Shortly after midnight on the night of 5–6 April 1945, the Georgians rose up and gained control of nearly the entire island. Approximately two hundred German soldiers were killed in the initial uprising, in their quarters or while standing guard, walking the roads of the island in groups or individually that night and the following day. Members of the Dutch resistance participated and assisted the Georgians. However, the rebellion hinged on an expected Allied landing which did not occur. Furthermore, the Georgians failed to secure the naval batteries on the southern and northern coasts of the island; the crews of these artillery installations were the only Germans still alive on the island.
A counterattack was ordered and the intact artillery batteries on the island began firing at sites where rebels were suspected to be. Approximately 2,000 riflemen of the 163rd Marine-Schützenregiment were deployed from the Dutch mainland. Over the next five weeks they re-took the island; fighting was particularly heavy in the northern part of the island at Eierland and around the lighthouse. The German troops then combed the length of the island for any remaining Georgian soldiers, while the Dutch inhabitants sought to hide them. The German commander of the 882nd battalion, Major Klaus Breitner, stated long after the war that the uprising was “treachery, nothing else;” the captured mutineers were ordered to dig their own graves, remove their German uniforms, and be executed.
During the rebellion, 565 Georgians, at least 812 Germans, and 120 residents of Texel were killed.
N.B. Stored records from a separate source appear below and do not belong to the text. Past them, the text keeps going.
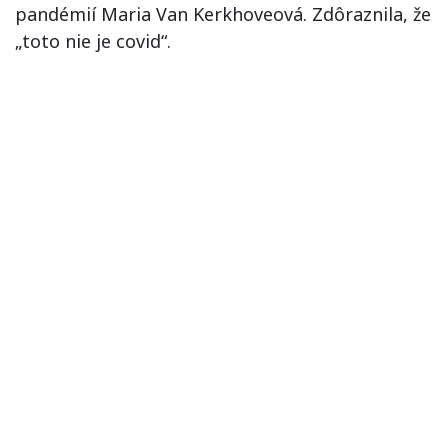
pandémií Maria Van Kerkhoveová. Zdôraznila, že
„toto nie je covid“.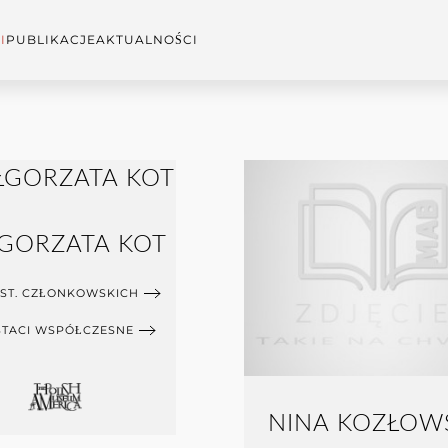
I
PUBLIKACJE
AKTUALNOŚCI
GORZATA KOT
INST. CZŁONKOWSKICH
STACI WSPÓŁCZESNE
NINA KOZŁOW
The destruction was enormous; dozens of farms went up in flames, with damage later estimated at ten million guilders (US$3.77 million). The bloodshed lasted beyond the German capitulation in the Netherlands and Denmark on 5 May 1945 and even beyond Germany’s general surrender on 8 May 1945. The fighting continued until Canadian troops arrived 20 May 1945 to enforce the German surrender, and disarmed the remaining German troops.